> [Try it]
Repeat every entry below exactly as given.

> [Records provided]
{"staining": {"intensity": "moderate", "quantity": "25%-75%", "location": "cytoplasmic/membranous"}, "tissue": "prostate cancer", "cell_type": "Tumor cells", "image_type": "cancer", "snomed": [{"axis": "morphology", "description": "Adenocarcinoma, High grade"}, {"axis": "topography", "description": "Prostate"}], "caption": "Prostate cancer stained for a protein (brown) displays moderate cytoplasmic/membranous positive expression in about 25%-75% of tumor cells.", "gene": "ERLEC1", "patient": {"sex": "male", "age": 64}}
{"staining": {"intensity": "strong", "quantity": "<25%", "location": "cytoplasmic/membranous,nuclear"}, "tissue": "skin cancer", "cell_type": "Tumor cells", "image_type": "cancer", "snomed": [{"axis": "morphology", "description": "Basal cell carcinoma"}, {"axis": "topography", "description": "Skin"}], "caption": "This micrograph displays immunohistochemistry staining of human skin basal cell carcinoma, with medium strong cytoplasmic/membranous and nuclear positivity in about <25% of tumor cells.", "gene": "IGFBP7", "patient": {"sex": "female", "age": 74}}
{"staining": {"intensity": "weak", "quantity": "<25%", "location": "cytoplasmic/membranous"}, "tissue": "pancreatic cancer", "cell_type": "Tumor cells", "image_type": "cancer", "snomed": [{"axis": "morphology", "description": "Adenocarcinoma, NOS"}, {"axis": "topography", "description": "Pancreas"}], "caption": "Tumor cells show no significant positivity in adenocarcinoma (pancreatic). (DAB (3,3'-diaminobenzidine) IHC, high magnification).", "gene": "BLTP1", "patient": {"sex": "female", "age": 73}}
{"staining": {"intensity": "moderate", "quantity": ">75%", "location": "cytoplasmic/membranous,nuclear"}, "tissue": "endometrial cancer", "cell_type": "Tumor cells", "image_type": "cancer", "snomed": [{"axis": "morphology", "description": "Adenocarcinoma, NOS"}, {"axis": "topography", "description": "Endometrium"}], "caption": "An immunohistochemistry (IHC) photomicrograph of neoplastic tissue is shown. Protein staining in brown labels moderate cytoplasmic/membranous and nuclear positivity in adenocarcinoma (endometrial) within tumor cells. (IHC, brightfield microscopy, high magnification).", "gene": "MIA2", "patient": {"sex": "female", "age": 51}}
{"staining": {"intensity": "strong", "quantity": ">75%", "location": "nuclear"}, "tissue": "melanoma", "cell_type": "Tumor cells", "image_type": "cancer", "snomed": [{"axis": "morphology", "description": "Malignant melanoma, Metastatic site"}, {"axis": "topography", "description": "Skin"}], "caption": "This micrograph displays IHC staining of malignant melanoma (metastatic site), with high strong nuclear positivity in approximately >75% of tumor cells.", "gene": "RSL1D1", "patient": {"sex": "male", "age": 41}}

> [Exercise output]
{"staining": {"intensity": "moderate", "quantity": "25%-75%", "location": "cytoplasmic/membranous"}, "tissue": "prostate cancer", "cell_type": "Tumor cells", "image_type": "cancer", "snomed": [{"axis": "morphology", "description": "Adenocarcinoma, High grade"}, {"axis": "topography", "description": "Prostate"}], "caption": "Prostate cancer stained for a protein (brown) displays moderate cytoplasmic/membranous positive expression in about 25%-75% of tumor cells.", "gene": "ERLEC1", "patient": {"sex": "male", "age": 64}}
{"staining": {"intensity": "strong", "quantity": "<25%", "location": "cytoplasmic/membranous,nuclear"}, "tissue": "skin cancer", "cell_type": "Tumor cells", "image_type": "cancer", "snomed": [{"axis": "morphology", "description": "Basal cell carcinoma"}, {"axis": "topography", "description": "Skin"}], "caption": "This micrograph displays immunohistochemistry staining of human skin basal cell carcinoma, with medium strong cytoplasmic/membranous and nuclear positivity in about <25% of tumor cells.", "gene": "IGFBP7", "patient": {"sex": "female", "age": 74}}
{"staining": {"intensity": "weak", "quantity": "<25%", "location": "cytoplasmic/membranous"}, "tissue": "pancreatic cancer", "cell_type": "Tumor cells", "image_type": "cancer", "snomed": [{"axis": "morphology", "description": "Adenocarcinoma, NOS"}, {"axis": "topography", "description": "Pancreas"}], "caption": "Tumor cells show no significant positivity in adenocarcinoma (pancreatic). (DAB (3,3'-diaminobenzidine) IHC, high magnification).", "gene": "BLTP1", "patient": {"sex": "female", "age": 73}}
{"staining": {"intensity": "moderate", "quantity": ">75%", "location": "cytoplasmic/membranous,nuclear"}, "tissue": "endometrial cancer", "cell_type": "Tumor cells", "image_type": "cancer", "snomed": [{"axis": "morphology", "description": "Adenocarcinoma, NOS"}, {"axis": "topography", "description": "Endometrium"}], "caption": "An immunohistochemistry (IHC) photomicrograph of neoplastic tissue is shown. Protein staining in brown labels moderate cytoplasmic/membranous and nuclear positivity in adenocarcinoma (endometrial) within tumor cells. (IHC, brightfield microscopy, high magnification).", "gene": "MIA2", "patient": {"sex": "female", "age": 51}}
{"staining": {"intensity": "strong", "quantity": ">75%", "location": "nuclear"}, "tissue": "melanoma", "cell_type": "Tumor cells", "image_type": "cancer", "snomed": [{"axis": "morphology", "description": "Malignant melanoma, Metastatic site"}, {"axis": "topography", "description": "Skin"}], "caption": "This micrograph displays IHC staining of malignant melanoma (metastatic site), with high strong nuclear positivity in approximately >75% of tumor cells.", "gene": "RSL1D1", "patient": {"sex": "male", "age": 41}}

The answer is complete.